Required actions –
**1)** In the Sanberg biography, in what year did Sanberg co-found Aspiration, Inc. with Andrei Cherny?
**2)** Reproduce verbatim the stretch of the Sanberg biography that begins with "Sanberg attacked the" and stops after "in the election.".

Text provided –

--- --- ---

American fraudster, entrepreneur and investor (born 1979)

Joseph Neal Sanberg (born July 12, 1979) is an American entrepreneur who was convicted of defrauding investors and banks out of $248 million as co-founder of Aspiration, Inc.. He was also an early investor in meal delivery service Blue Apron. On June 1, 2026, Sanberg was sentenced to 14 years in prison for the Aspiration fraud.

==Early life==
Born and raised in Southern California, Sanberg went to Anaheim's Servite High School and studied at Harvard University. He is Jewish.

==Career==
Joe Sanberg has described that after college he went to work on Wall Street to earn enough to feel monetarily secure. Sanberg joined Blackstone Inc as an analyst and later became a managing director at Tiger Global Management. However, finding that Wall Street "divorced service from profit" he shifted to investing in start-ups, including the meal delivery outfit Blue Apron and Aspiration.com.

Sanberg co-founded Aspiration, Inc., an online financial company, with Andrei Cherny in 2013. Sanberg is a founding investor in Blue Apron, a home meal delivery service and IVY.com, a "social university".

Sanberg serves on the Board of Governors at the Jefferson Awards Foundation, an organization that engages over a million youth in volunteer programs and public service annually.

Sanberg was called "the spark" for his leadership in 2015 toward California launching an Earned Income Tax Credit (EITC). To support the California EITC, he founded a statewide outreach program called CalEITC4Me that is administered by Golden State Opportunity Foundation, which conducts research, analysis, public information and education programs with the aim of creating economic security for Californians. CalEITC4Me helps working families claim the state and federal earned income tax credits (EITC) and helps families get free tax preparation services. Sanberg said he supported raising the minimum income for EITC eligibility to $20,000.

=== Political speculation===
Sanberg spoke at a NewDEAL conference in 2016, where he advocated for a business-friendly approach within the Democratic Party. It was reported in 2018 that Sanberg was considering a run for president in 2020 on an anti-poverty platform. Sanberg stated that he would support whoever the Democratic nominee is if he did not run. Sanberg began traveling to Ohio in April 2019 to test the possibility of a presidential run. Ultimately, on June 1, 2019, at the California Democrats State Convention, Sanberg announced that he would not campaign for the presidency.

Sanberg attacked the 2021 recall election to remove California Governor Gavin Newsom, as "anti-democratic" though he was also speculated by the media as a potential candidate in the election.

In 2024, Sanberg led an initiative in California to raise the minimum wage to $18/hour, and organizers purportedly received more than 1 million signatures. Sanberg claimed that the idea is "wildly popular," with over 60% support. The initiative failed with 50.7% of voters voting "no" on the proposition.

==Fraud conviction and imprisonment==
In March 2025, the U.S. Department of Justice charged Sanberg in the U.S. District Court for the Central District of California with defrauding investors out of more than $145 million. In August 2025, he agreed to plead guilty to two counts of federal wire fraud. Prosecutors cited losses to investors of more than $248 million. Investigation by additional authorities is ongoing.

In October 2025, Sanberg formally changed his plea to guilty. He admitted he inflated Aspiration's revenue numbers by concealing that revenue booked to external customers was in fact from entities he controlled and that, along with board member Ibrahim AlHusseini, he created false bank statements in order to fraudulently obtain $145 million in loans. On June 1, 2026, U.S. district judge Stephen Victor Wilson sentenced Sanberg to 14 years in federal prison.

--- --- ---

Dataset entries –
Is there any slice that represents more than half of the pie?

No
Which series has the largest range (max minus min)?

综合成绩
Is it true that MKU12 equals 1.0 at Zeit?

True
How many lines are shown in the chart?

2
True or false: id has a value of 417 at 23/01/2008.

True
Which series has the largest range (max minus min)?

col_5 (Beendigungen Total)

--- --- ---

Answers by item –
**1)** 2013

**2)**
Sanberg attacked the 2021 recall election to remove California Governor Gavin Newsom, as "anti-democratic" though he was also speculated by the media as a potential candidate in the election.